Firms move to cities as slow internet hits business
Published 30/05/2016 | 02:30
Rural groups have pleaded with the Government to speed up its broadband roll-out, claiming firms are moving away because of the lack of internet available to one in three homes and businesses.
"A lot of companies are telling us they were waiting to see if they'd get broadband next year," said Seamus Boland, chief executive of Irish Rural Link, which represents 500 community groups around the country.
"But now that it's been pushed out until 2022, they're telling us that they've stayed in the sticks long enough and are moving to the city. We're now looking at depopulation.
"Students who would normally come home are now staying in Dublin because they don't have the internet at home," he added.
The pleas come after a survey from Amarach Research and Vodafone revealed one-in-four rural residents would consider moving to urban areas because of broadband.
And Irish companies that were able to survive on low broadband speeds before say it is commercially unviable to do so anymore.
"Without a proper, fast internet connection we're absolutely dead in the water," said Seamus Quinn, managing director of MyItDepartment.ie, based in Athleague, Co Roscommon.
"Business has changed. We switched over to a cloud-based system last year. We were in Roscommon town and while the broadband was OK for a while, it was holding us back."
Mr Quinn's company recently moved to a facility close to a broadband mast in a rural part of Roscommon. The company was told it would have to dig its own fibre connection if it wanted city-speed broadband.
"The connection is only a mile away but we were told we'd need to dig it ourselves," he said.
"So we searched for a wireless company. We now pay €700 per month for a 100 megabit connection. For us the cost is OK because we're an online company, but you can't tell a farm supply company up the road they have to pay €700 a month for broadband. It's not viable."
According to the Government's rural survey figures, 757,000 rural homes and businesses remain outside modern broadband infrastructure. That figure equates to a third of all Irish premises.
The Government's National Broadband Plan is scheduled to connect all of the rural premises to fibre-speed broadband in a public-private partnership deal. However, delays to the plan mean the roll-out will not now begin until mid-2017, while completion is set for 2022.
Last week, a number of Ireland's biggest broadband operators said that the rural roll-out could happen "much quicker" than 2022.
"Once the contract is signed, we can do anything if we put our mind to it," said Vodafone Ireland chief executive Anne O'Leary. "We can certainly do it within three years."
Of rural homes that have some form of broadband, almost one-in-four uses the internet at home for work, according to the latest survey from Amarach and Vodafone. And nearly 150,000 of those say they would choose to avoid commuting some or all of the time because they can connect to work through the internet.

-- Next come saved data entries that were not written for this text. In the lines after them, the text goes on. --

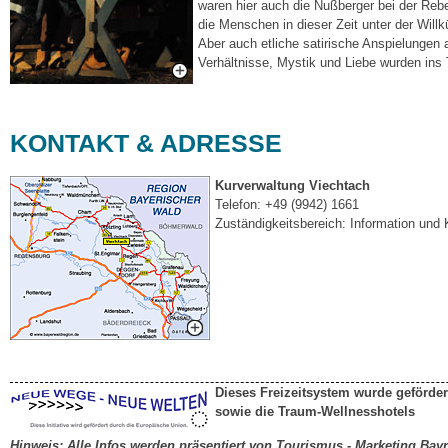
waren hier auch die Nußberger bei der Rebe
die Menschen in dieser Zeit unter der Willk
Aber auch etliche satirische Anspielungen 
Verhältnisse, Mystik und Liebe wurden ins 
KONTAKT & ADRESSE
Kurverwaltung Viechtach
Telefon: +49 (9942) 1661
Zuständigkeitsbereich: Information und 
Dieses Freizeitsystem wurde geförde
sowie die
Traum-Wellnesshotels
Hinweis: Alle Infos werden präsentiert von Tourismus - Marketing
Bayr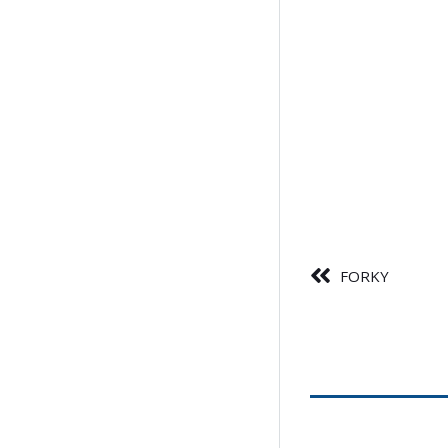
FORKY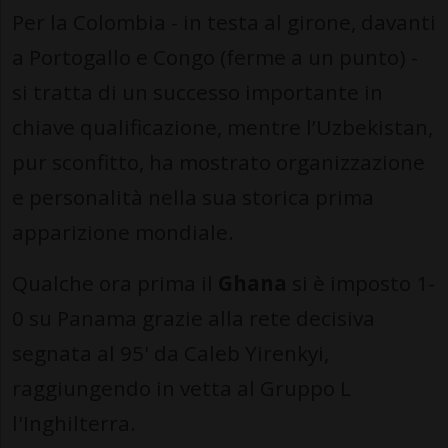
Per la Colombia - in testa al girone, davanti
a Portogallo e Congo (ferme a un punto) -
si tratta di un successo importante in
chiave qualificazione, mentre l’Uzbekistan,
pur sconfitto, ha mostrato organizzazione
e personalità nella sua storica prima
apparizione mondiale.
Qualche ora prima il
Ghana
si è imposto 1-
0 su Panama grazie alla rete decisiva
segnata al 95' da Caleb Yirenkyi,
raggiungendo in vetta al Gruppo L
l'Inghilterra.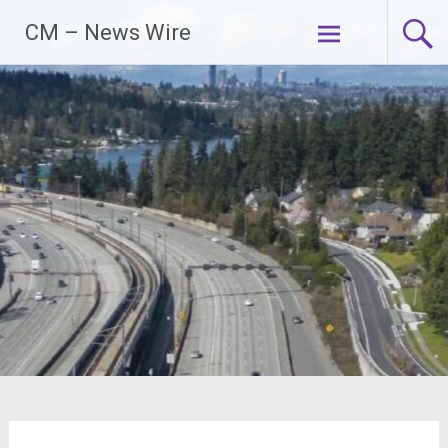
Zum
CM – News Wire
Inhalt
springen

"Businesses and potential employees won't consider places with poor broadband infrastructure," said Gerard O'Neill, chairman of Amarach Research.
"It also suggests that having proper broadband improves the chance of attracting returning emigrants, many with skills."
Communications Minister Denis Naughten said he planned to investigate 4G mobile coverage as an "interim" solution to the lack of broadband. However, the Government has yet to provide any detail of such proposals.